Merci à tous les lecteurs de m'avoir suivi. J'espère que l'histoire vous à plu.

Et voilà le dernier chapitre ! Enjoy !

Chapitre 15 : Happy you're gone.

Sherlock ouvre les yeux, enfin c'est ce que son cerveau sédaté lui fait croire. Il se trouve en pyjamas en plein milieu du salon, il tient dans une main son archet et dans l'autre une brosse à dent. Comment ces deux objets avaient atterrit dans ses mains et qu'avait il l'intention d'en faire ? Depuis que Présence Indésirable avait mis les pieds au 221B tout allait à vaux l'eau.

-Watson ! Hurle-t-il.

Pas de réponse. Elle devait faire la sourde oreille.

-Watson, venez immédiatement !

Mme Hudson apparaît alors dans l'encadrement de la porte.

-Pourquoi hurlez-vous comme ça Sherlock ? Harriet est sortie tôt ce matin.

-Elle vous a dit où elle allait ?

-Elle m'a dit qu'elle allait se promener.

-Se promener ! Alors qu'elle doit me chercher des cas ! Elle va me rendre dingue !

Sherlock se tourne alors vers son bureau et se met à chercher son téléphone portable mais impossible de remettre la main dessus. Il fouilla son manteau, les canapés mais l'objet c'était volatilisé.

-Sherlock essayer de vous calmez, Harriet va bien refaire surface.

-Pas sûr, elle veut éviter la confrontation avec son frère et vu les ressent événements, elle doit certainement avoir envie de lui mettre un son poing au travers de la figure.
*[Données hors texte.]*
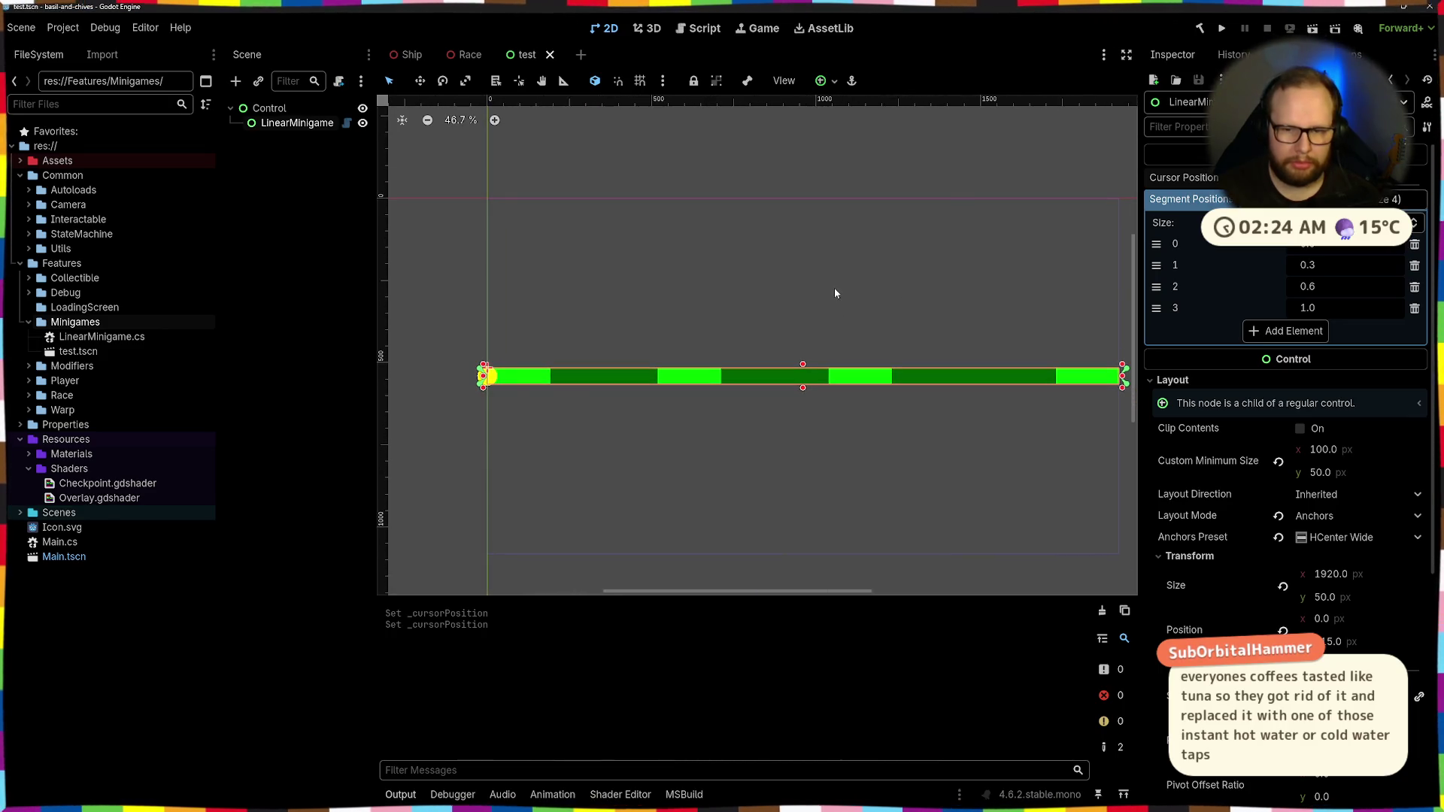
{"action": "key", "text": "alt+Tab"}
{"action": "left_click", "coordinate": [856, 474]}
-Et bien il ne vous reste plus qu'à attendre sagement le retour de John.

-Non,non et non ! Si ça se trouve il y a un cas intéressant qui est entrain de m'attendre et je ne le saurait jamais parce que Watson ne me l'aura pas présenté !

Sherlock disparaît dans la cuisine et commence à ouvrir placards et tiroirs. Il le retrouve enfin dans le frigo, entre une tête en décomposition et une barquette de fraise et posé entre deux tranches de pain. Avait-il l'intention de le manger ? Peu importait, il attrape l'appareil, essuie le beurre dont il est enduit et se met à taper frénétiquement sur les touches.

-Watson revenez immédiatement au 221B. SH

Sherlock attend la réponse de son assistante qui tarde à venir.

-Ne faites pas votre forte tête. SH

Le détective pouvant être très impatient, il décida de harceler son frère.

-Watson à disparut, son contrat n'est pas terminé, retrouve là. S.

-Mon cher frère, je ne suis pas le Yard, demande à l'inspecteur Lestrade. M.

-Elle n'a pas disparut assez longtemps pour qu'il s'en occupe. S.

-Tant pis. M

-Tu l'as bien ramené par le fond de la culotte la première fois ! S.

-Tu m'agaces ! Elle est au Club. M.

Sherlock attrapa son manteau et se dirigea vers la sortie, il ouvrit la porte et se retrouva devant une foule compacte armée de caméra, micros et autres appareilles photos . Le détective fut littéralement assailli. Il referma la porte précipitamment.

-Je la hais!

Il monta à l'étage des chambres et entra dans la sienne,ouvrit la fenêtre et enjamba le rebord. Il sauta et atterrit dans une ruelle adjacente.

John avait déposé Sarah à son appartement et était maintenant sur le chemin du retour. Le taxi qu'il avait emprunté le déposa devant le 221B qui se trouva être encombré par une foule de journalistes. John fronça les sourcils et ça boule au ventre réapparut aussitôt. Il paya le chauffeur et descendit du taxi. Il se retrouva seul sur le trottoir, face à cette masse compacte de caméra, micros et d'appareils photos. Tout le monde se tourna vers lui, John fut éblouit par les flash qui commencèrent à crépiter, puis devint sourd sous la pluie de questions des journalistes. Il avança droit devant lui tendant une main comme un aveugle et toucha enfin le bois de la porte du 221B qui s'ouvrit paire de mains l'attrapa par le col de sa veste et le tira à l'intérieur. C'était Mme Hudson, lui souriant comme à son habitude.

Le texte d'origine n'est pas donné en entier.